╭──

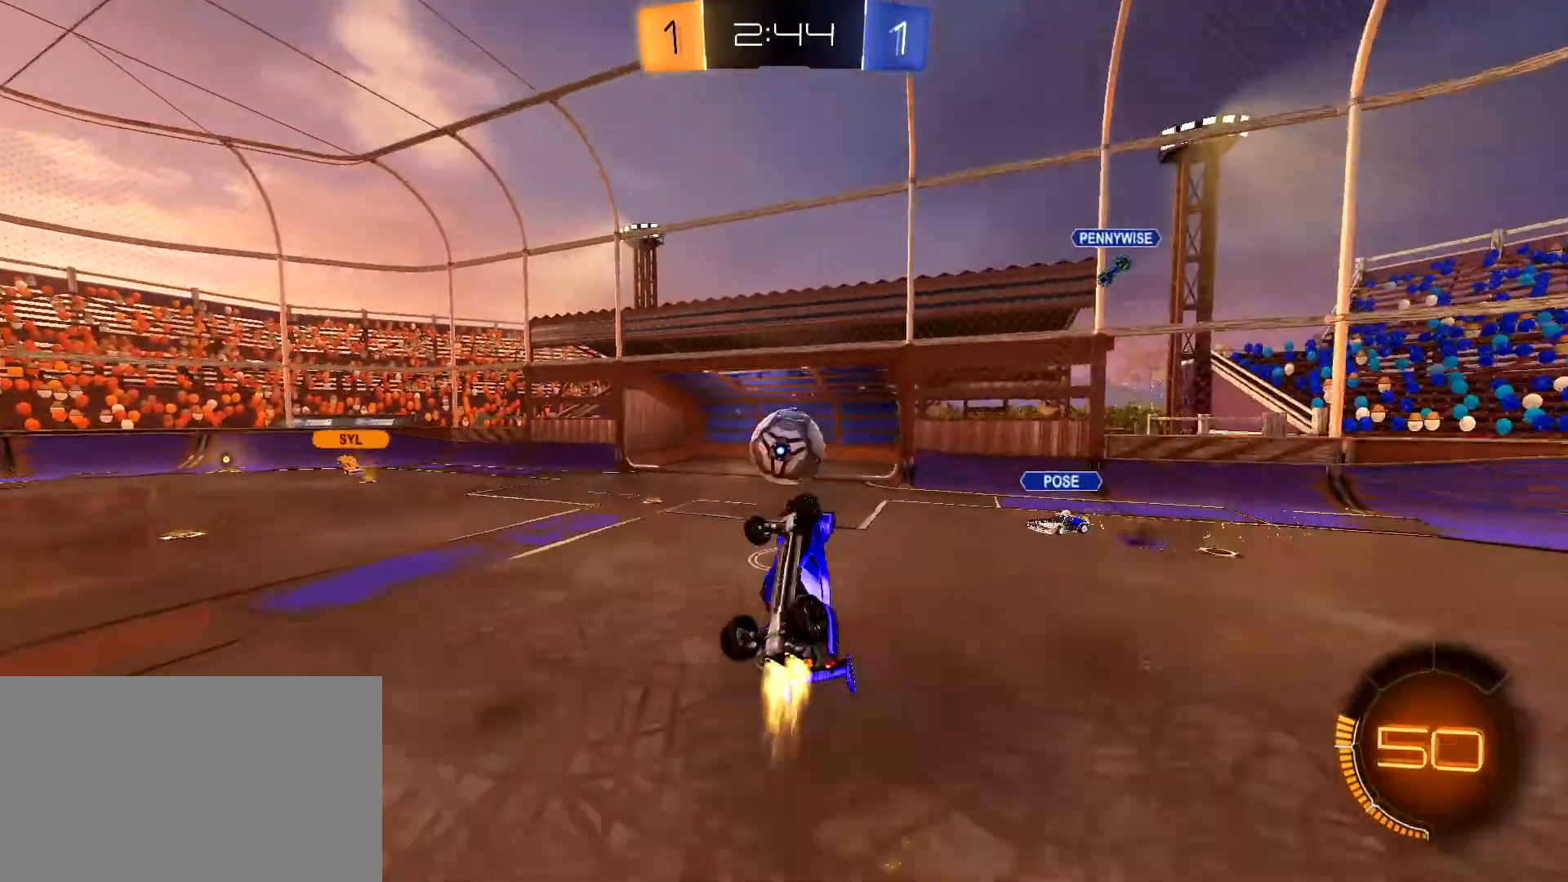
{"keys": [], "mouse": [], "mouse_move": "still", "events": [[100, "d", "up"], [100, "s", "up"], [200, "w", "down"], [250, "mouse_right", "down"], [283, "mouse_right", "up"], [283, "w", "up"]]}
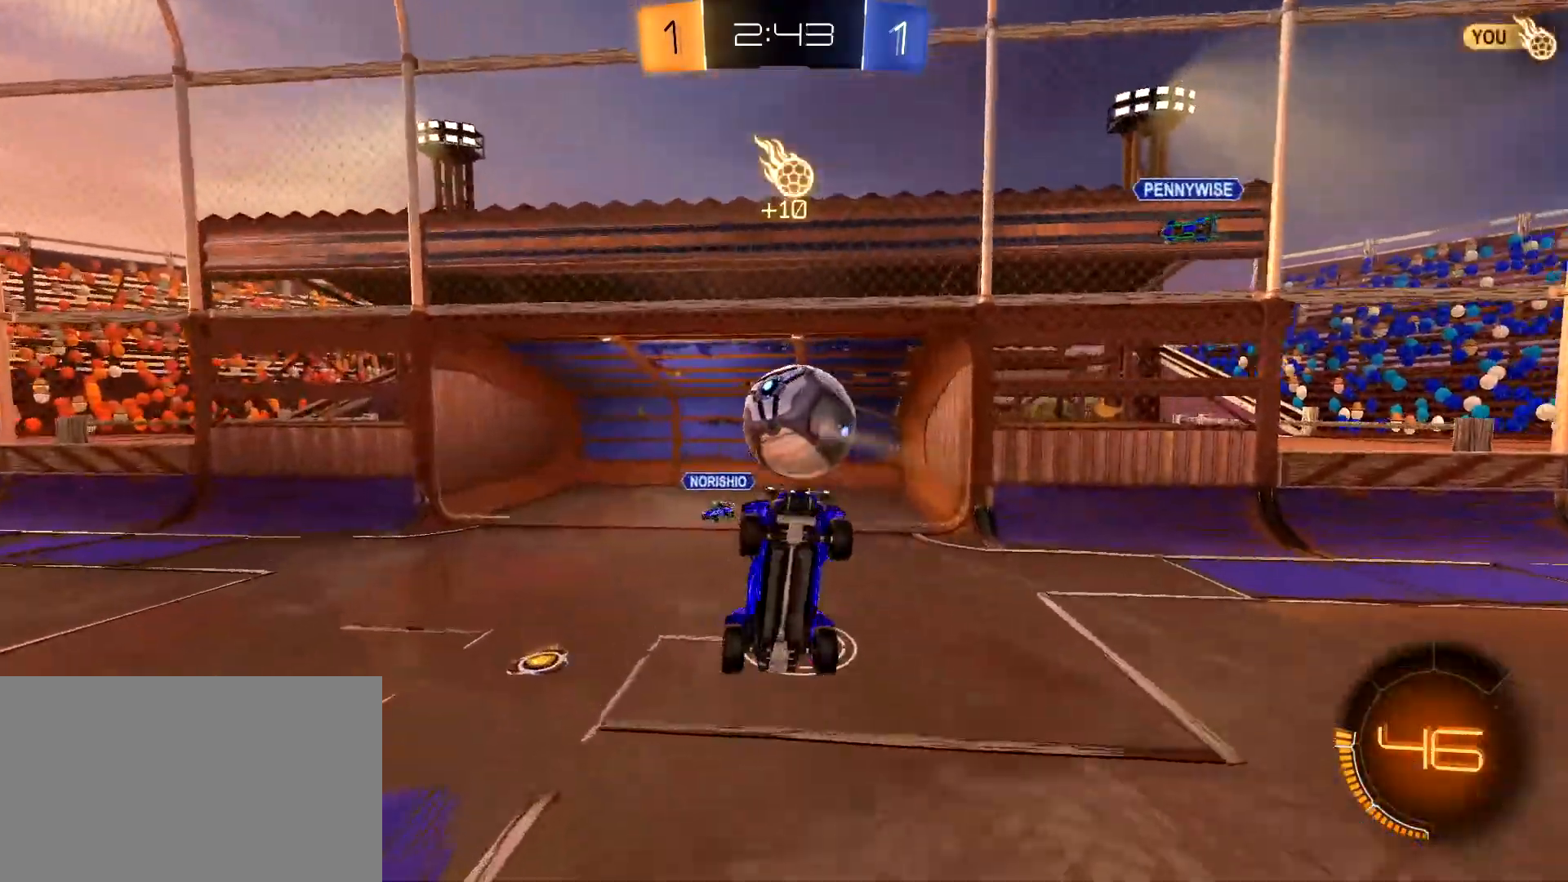
{"keys": [], "mouse": ["left"], "mouse_move": "still", "events": [[350, "mouse_left", "down"]]}
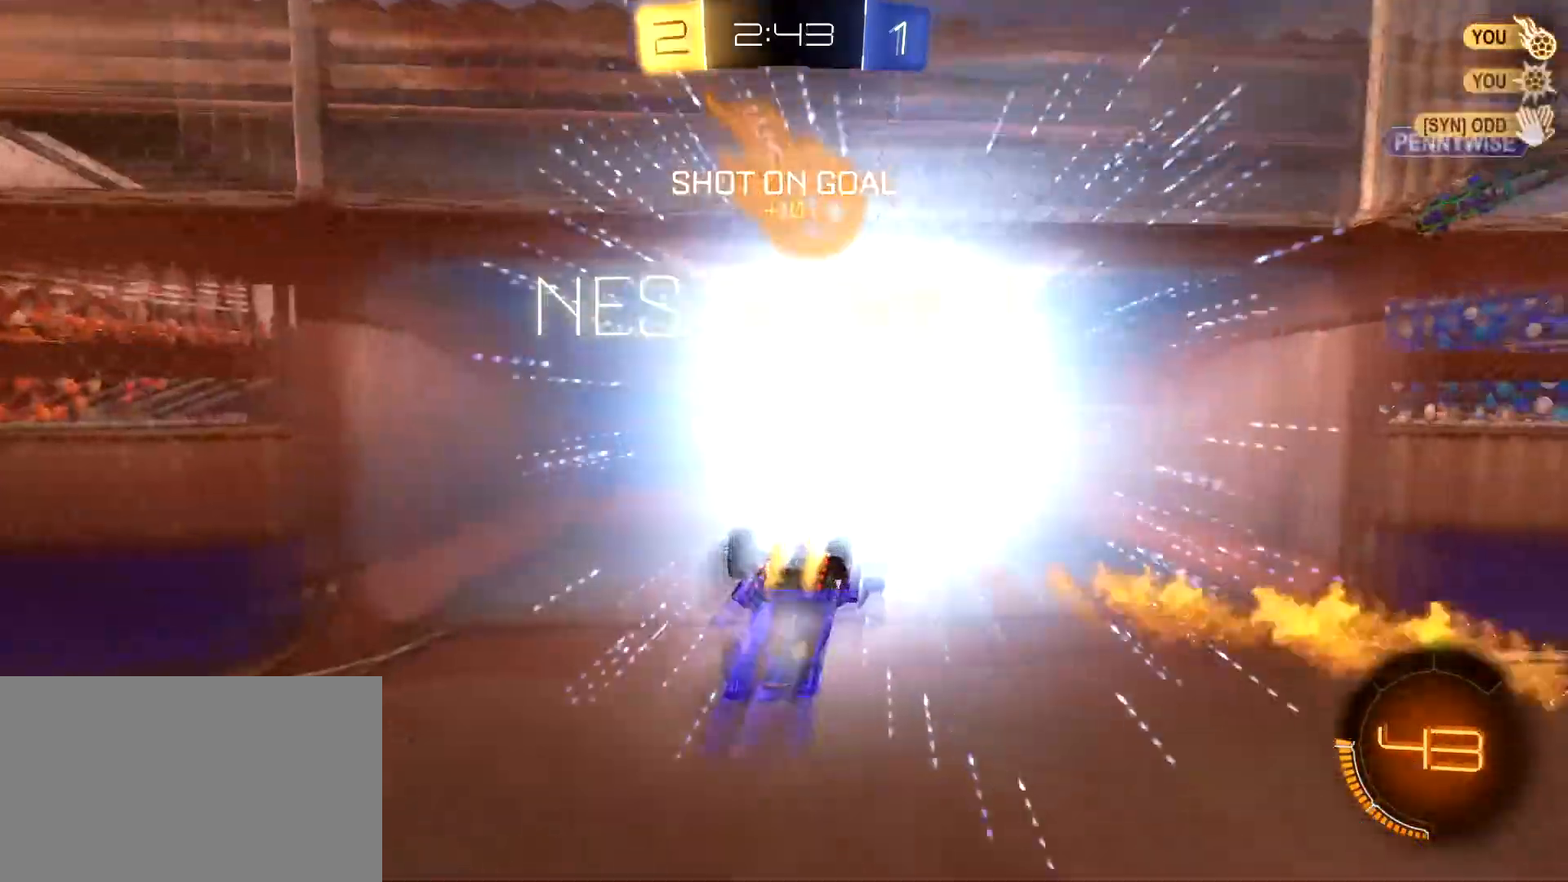
{"keys": ["d", "w"], "mouse": ["left"], "mouse_move": "still", "events": [[367, "d", "down"], [417, "w", "down"]]}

╰──

#### Instructions to follow
The expected answer is a copy of each line in the listing above that contains "left".

#### Output of the task
{"keys": [], "mouse": ["left"], "mouse_move": "still", "events": [[350, "mouse_left", "down"]]}
{"keys": ["d", "w"], "mouse": ["left"], "mouse_move": "still", "events": [[367, "d", "down"], [417, "w", "down"]]}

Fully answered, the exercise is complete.